The Children’s Museum: Normally reserved for children and families, the Children’s Museum of Denver at Marsico Campus will host its inaugural “Ales, Apps and Barrels of Fun” on Feb. 1. The beer-tasting event will feature local breweries and allow adults to explore museum exhibits.
Civic Center Conservancy: The Tree of Transformation will open to the public with an event on Jan. 18 at Civic Center Park. The piece was created by local artists Nick Geurts and Ryan Elmendorf of Yetiweurks. The installation includes 20-foot-high interactive musical trees.
It was funded by the P.S. You Are Here grant from Denver Arts and Venues, as well as a grant from Xcel Energy and donation from Slifer Smith and Frampton.
Molly’s Spirits: The Denver-based liquor store donated $18,600 through silent auction items, gift cards, products, discounts and in-kind donations to 125 charities and nonprofits in 2017. Molly’s Spirits also holds an annual Rare Whiskey Auction, which raised $16,500 for Wheat Ridge-based Family Tree Inc., which works with victims of child abuse and domestic violence, as well as the homeless.

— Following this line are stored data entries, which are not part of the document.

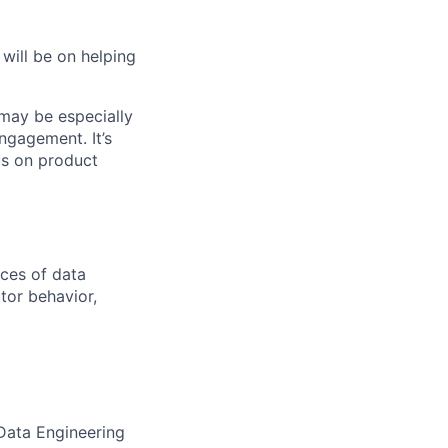
will be on helping
 may be especially
ngagement. It’s
us on product
nces of data
tor behavior,
 Data Engineering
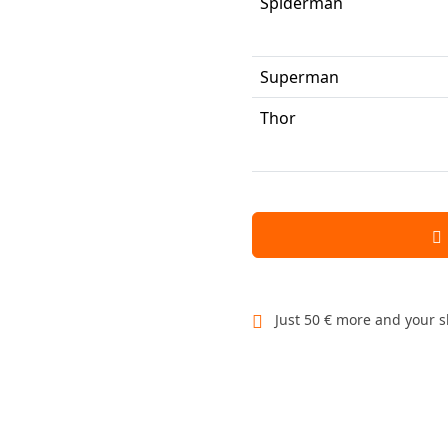
Spiderman
Superman
Thor
Just 50 € more and your s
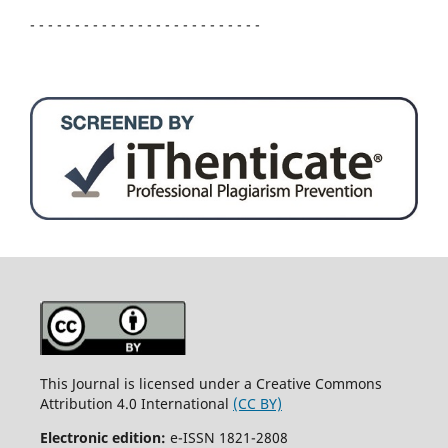
- - - - - - - - - - - - - - - - - - - - - - - - - -
This Journal is licensed under a Creative Commons
Attribution 4.0 International
(CC BY)
Electronic edition:
e-ISSN 1821-2808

Denver Beer Co.: In 2017, Denver Beer Co. gave more than $22,700 to three charity partners: $12,000 for the Denver Mountain Parks Foundation, $9,000 for the Colorado chapter of American Cancer Society and $1,700 for the Rocky Mountain Children’s Health Foundation. For the American Cancer Society, the brewery started the Drink Pink campaign, where 5 percent of October sales of Princess Yum Yum cans, pints, kegs and clothing products were donated. For the health foundation, Denver Beer Co. donated money from sales of its Water Tower Wit brew at its Arvada Taproom.
Denver Institute for Faith and Work: The nonprofit will host its annual Business for the Common Good workshop on Feb. 1 at the Loft at the Ellie Caulkins Opera House. The half-day event will cover business impact on both the economy and communities of Colorado. On Feb. 15, the Denver Institute will host “Callings in Conflict,” a discussion on the connection between science and faith, at the Colorado School of Mines.